Ele seguia as últimas recordações antes de acordar no quarto de sua infância, lembrando-se da caçada constante e dos inimigos infinitos que se aglomeravam em sua direção. Ele não sabia o resultado, mas devido à situação atual decidiu acreditar que falhou, que perdera a batalha e que, provavelmente, estava preso dentro de uma ilusão ou talvez outra armadilha mental criada por seus inimigos para quebrar sua mente e roubar os segredos de sua ascensão.

É uma possibilidade intrigante.

A ideia de uma técnica tão poderosa capaz de impactar não apenas seu corpo, mas também sua mente, é fascinante e assustadora.
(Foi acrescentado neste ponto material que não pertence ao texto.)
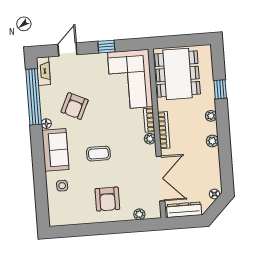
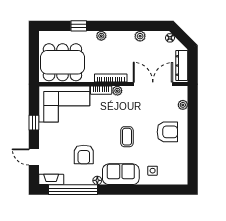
armchair: (75, 106) -> (84, 154), turned 65
plant: (212, 141) -> (140, 36), moved

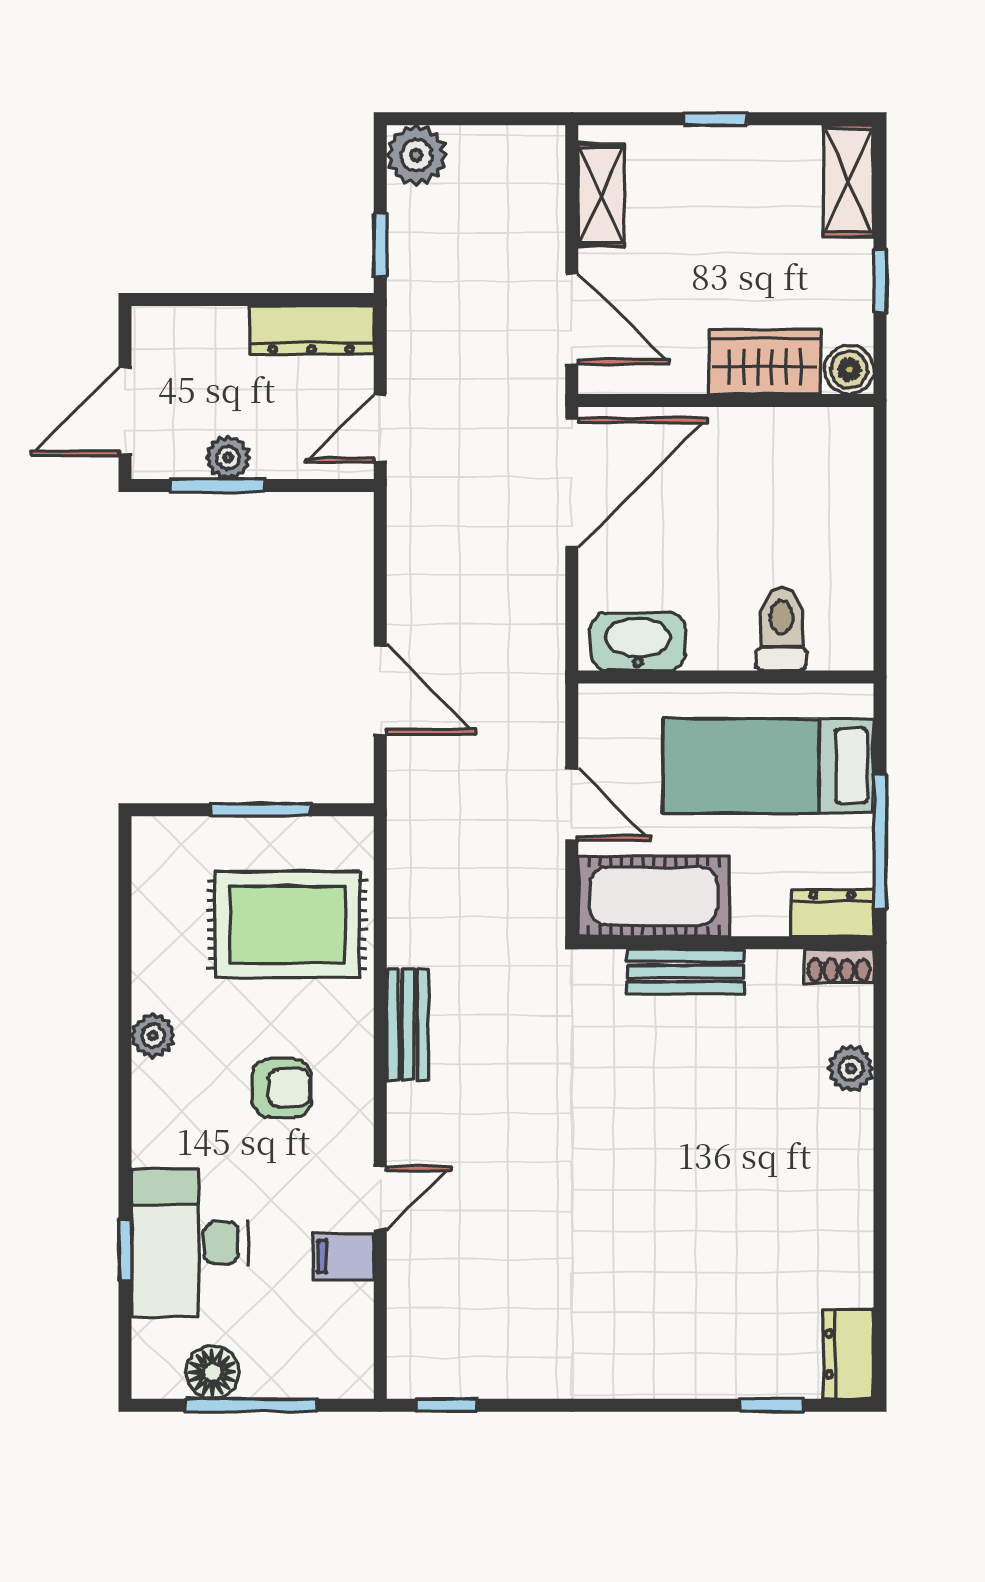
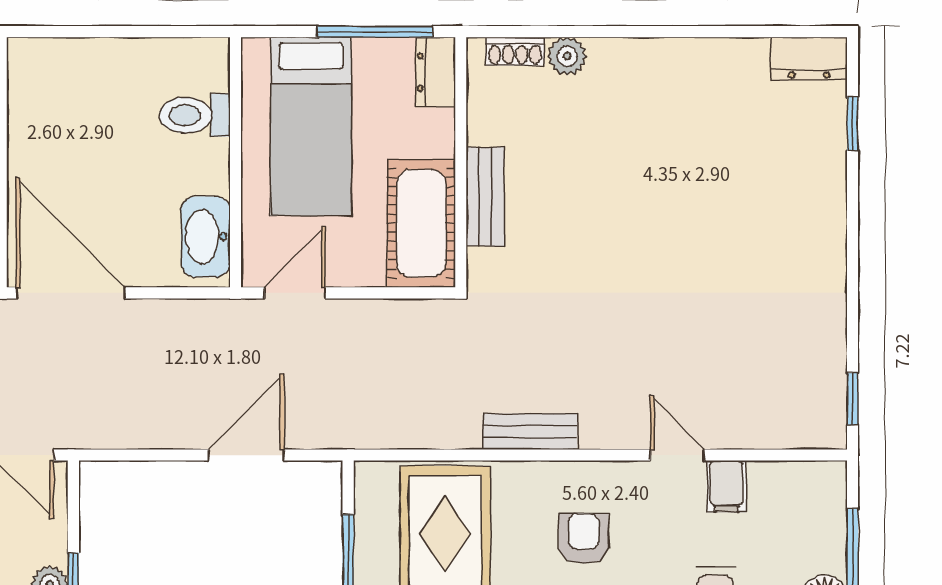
door: (572, 805) -> (295, 293), moved
shoe rack: (839, 966) -> (515, 51), moved, turned 90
Isso poderia explicar as lacunas em sua memória, a confusão que experimentou desde que acordou e o sentimento constante de ser observado que vem de todas as direções possíveis.

Existem inúmeros problemas com essa linha de pensamento, mas ainda é a melhor explicação para tudo o que está acontecendo.

Embora as chances de um ser quebrar as Leis de um dos Dao Tabu sejam nulas, Miguel não pode deixar de cogitar a ideia de retornar ao passado. Afinal, esse foi seu maior objetivo ao longo da vida.

Porém, Miguel, mais do que ninguém, conhece a impossibilidade desse ato. Se fosse para fazer um paralelo, ele sente que acabou de aprender pessoalmente como se sentiam os viciados em jogos frequentadores de cassinos, pessoas que tanto desprezava.

Os cassinos são construídos para ganhar dinheiro, a casa nunca perde, e mesmo assim existem aqueles tolos que acreditam ser especiais, que a sorte os favorece, e que só precisam de mais uma aposta para ganhar uma fortuna.

Só mais uma vez, e todos os seus sonhos e desejos serão realizados, fama e sucesso a um passo de distância.

Igualmente, mesmo contra sua vontade, Miguel se vê fantasiando sobre ser sortudo o suficiente para ser agraciado com uma segunda chance depois de tudo o que suportou ao longo de eras.

Para um homem com tantos arrependimentos, a esperança de corrigir essas falhas não é uma bênção, mas um veneno potente que pode acabar por destruí-lo.

Portanto, Miguel optou por adotar uma abordagem prudente, avançando com cautela em direção ao desconhecido.

Embora a inatividade vá de encontro à sua natureza, ele reconhece a necessidade de parar, refletir e reunir informações antes de agir.

Afinal, compreender sua situação atual e identificar os fios que regem seu destino são passos essenciais antes de tomar qualquer decisão. Para Miguel, neste momento, o medo não reside na morte, mas sim na possibilidade de agir precipitadamente e enfrentar consequências desconhecidas.

Mais do que qualquer outro na longa história do universo, Miguel conhece as repercussões de tomar decisões erradas, e existem muitos finais onde a morte seria um prazer a ser abraçado em comparação com as opções alternativas.